WHAT YOU WILL DO.
A word-for-word transcript of every entry is required.
SOURCE DATA section start
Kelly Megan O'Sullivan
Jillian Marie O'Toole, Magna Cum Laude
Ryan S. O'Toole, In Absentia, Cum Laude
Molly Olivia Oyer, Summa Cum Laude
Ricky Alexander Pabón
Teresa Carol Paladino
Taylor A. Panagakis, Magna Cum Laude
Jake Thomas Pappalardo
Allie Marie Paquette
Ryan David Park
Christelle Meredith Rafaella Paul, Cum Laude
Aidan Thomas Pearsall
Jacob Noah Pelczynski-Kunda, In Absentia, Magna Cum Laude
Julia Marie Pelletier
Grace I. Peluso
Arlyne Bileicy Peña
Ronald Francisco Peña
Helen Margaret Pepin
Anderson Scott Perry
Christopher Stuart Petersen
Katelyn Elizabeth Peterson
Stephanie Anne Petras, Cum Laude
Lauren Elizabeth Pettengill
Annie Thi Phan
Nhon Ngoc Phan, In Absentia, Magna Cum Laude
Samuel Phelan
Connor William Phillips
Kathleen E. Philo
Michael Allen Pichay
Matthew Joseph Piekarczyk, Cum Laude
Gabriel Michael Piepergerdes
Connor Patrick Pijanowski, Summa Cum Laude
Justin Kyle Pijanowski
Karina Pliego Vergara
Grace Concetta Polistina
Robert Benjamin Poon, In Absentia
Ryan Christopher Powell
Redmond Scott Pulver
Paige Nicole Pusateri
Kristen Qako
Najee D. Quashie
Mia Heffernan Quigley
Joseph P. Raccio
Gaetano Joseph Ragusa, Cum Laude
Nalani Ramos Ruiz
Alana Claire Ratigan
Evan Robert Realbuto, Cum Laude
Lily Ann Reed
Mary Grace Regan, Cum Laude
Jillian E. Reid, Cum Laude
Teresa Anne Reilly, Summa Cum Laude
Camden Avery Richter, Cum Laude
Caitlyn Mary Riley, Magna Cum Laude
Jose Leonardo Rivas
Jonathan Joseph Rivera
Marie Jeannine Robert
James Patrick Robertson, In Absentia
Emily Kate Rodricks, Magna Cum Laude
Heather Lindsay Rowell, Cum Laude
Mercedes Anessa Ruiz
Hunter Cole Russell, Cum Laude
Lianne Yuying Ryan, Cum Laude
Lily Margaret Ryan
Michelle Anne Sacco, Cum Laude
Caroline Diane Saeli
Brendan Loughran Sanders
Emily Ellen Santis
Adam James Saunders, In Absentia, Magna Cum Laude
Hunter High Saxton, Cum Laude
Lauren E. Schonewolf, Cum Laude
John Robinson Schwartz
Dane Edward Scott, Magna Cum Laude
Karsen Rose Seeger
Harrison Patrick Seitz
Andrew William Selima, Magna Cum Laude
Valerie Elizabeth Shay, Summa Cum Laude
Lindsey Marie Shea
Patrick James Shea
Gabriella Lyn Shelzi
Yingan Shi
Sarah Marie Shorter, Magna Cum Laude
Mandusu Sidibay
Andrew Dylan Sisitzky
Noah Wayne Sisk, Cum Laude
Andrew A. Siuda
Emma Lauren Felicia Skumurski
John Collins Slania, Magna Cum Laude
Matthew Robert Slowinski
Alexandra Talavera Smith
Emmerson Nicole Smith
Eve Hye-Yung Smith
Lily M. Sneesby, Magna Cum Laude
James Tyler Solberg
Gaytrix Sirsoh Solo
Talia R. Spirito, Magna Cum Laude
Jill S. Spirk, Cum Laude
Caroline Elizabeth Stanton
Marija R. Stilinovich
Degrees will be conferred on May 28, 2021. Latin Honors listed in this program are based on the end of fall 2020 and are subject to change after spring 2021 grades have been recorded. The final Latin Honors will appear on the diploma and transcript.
SOURCE DATA section end
RESPONSE BELOW.
Kelly Megan O'Sullivan
Jillian Marie O'Toole, Magna Cum Laude
Ryan S. O'Toole, In Absentia, Cum Laude
Molly Olivia Oyer, Summa Cum Laude
Ricky Alexander Pabón
Teresa Carol Paladino
Taylor A. Panagakis, Magna Cum Laude
Jake Thomas Pappalardo
Allie Marie Paquette
Ryan David Park
Christelle Meredith Rafaella Paul, Cum Laude
Aidan Thomas Pearsall
Jacob Noah Pelczynski-Kunda, In Absentia, Magna Cum Laude
Julia Marie Pelletier
Grace I. Peluso
Arlyne Bileicy Peña
Ronald Francisco Peña
Helen Margaret Pepin
Anderson Scott Perry
Christopher Stuart Petersen
Katelyn Elizabeth Peterson
Stephanie Anne Petras, Cum Laude
Lauren Elizabeth Pettengill
Annie Thi Phan
Nhon Ngoc Phan, In Absentia, Magna Cum Laude
Samuel Phelan
Connor William Phillips
Kathleen E. Philo
Michael Allen Pichay
Matthew Joseph Piekarczyk, Cum Laude
Gabriel Michael Piepergerdes
Connor Patrick Pijanowski, Summa Cum Laude
Justin Kyle Pijanowski
Karina Pliego Vergara
Grace Concetta Polistina
Robert Benjamin Poon, In Absentia
Ryan Christopher Powell
Redmond Scott Pulver
Paige Nicole Pusateri
Kristen Qako
Najee D. Quashie
Mia Heffernan Quigley
Joseph P. Raccio
Gaetano Joseph Ragusa, Cum Laude
Nalani Ramos Ruiz
Alana Claire Ratigan
Evan Robert Realbuto, Cum Laude
Lily Ann Reed
Mary Grace Regan, Cum Laude
Jillian E. Reid, Cum Laude
Teresa Anne Reilly, Summa Cum Laude
Camden Avery Richter, Cum Laude
Caitlyn Mary Riley, Magna Cum Laude
Jose Leonardo Rivas
Jonathan Joseph Rivera
Marie Jeannine Robert
James Patrick Robertson, In Absentia
Emily Kate Rodricks, Magna Cum Laude
Heather Lindsay Rowell, Cum Laude
Mercedes Anessa Ruiz
Hunter Cole Russell, Cum Laude
Lianne Yuying Ryan, Cum Laude
Lily Margaret Ryan
Michelle Anne Sacco, Cum Laude
Caroline Diane Saeli
Brendan Loughran Sanders
Emily Ellen Santis
Adam James Saunders, In Absentia, Magna Cum Laude
Hunter High Saxton, Cum Laude
Lauren E. Schonewolf, Cum Laude
John Robinson Schwartz
Dane Edward Scott, Magna Cum Laude
Karsen Rose Seeger
Harrison Patrick Seitz
Andrew William Selima, Magna Cum Laude
Valerie Elizabeth Shay, Summa Cum Laude
Lindsey Marie Shea
Patrick James Shea
Gabriella Lyn Shelzi
Yingan Shi
Sarah Marie Shorter, Magna Cum Laude
Mandusu Sidibay
Andrew Dylan Sisitzky
Noah Wayne Sisk, Cum Laude
Andrew A. Siuda
Emma Lauren Felicia Skumurski
John Collins Slania, Magna Cum Laude
Matthew Robert Slowinski
Alexandra Talavera Smith
Emmerson Nicole Smith
Eve Hye-Yung Smith
Lily M. Sneesby, Magna Cum Laude
James Tyler Solberg
Gaytrix Sirsoh Solo
Talia R. Spirito, Magna Cum Laude
Jill S. Spirk, Cum Laude
Caroline Elizabeth Stanton
Marija R. Stilinovich
Degrees will be conferred on May 28, 2021. Latin Honors listed in this program are based on the end of fall 2020 and are subject to change after spring 2021 grades have been recorded. The final Latin Honors will appear on the diploma and transcript.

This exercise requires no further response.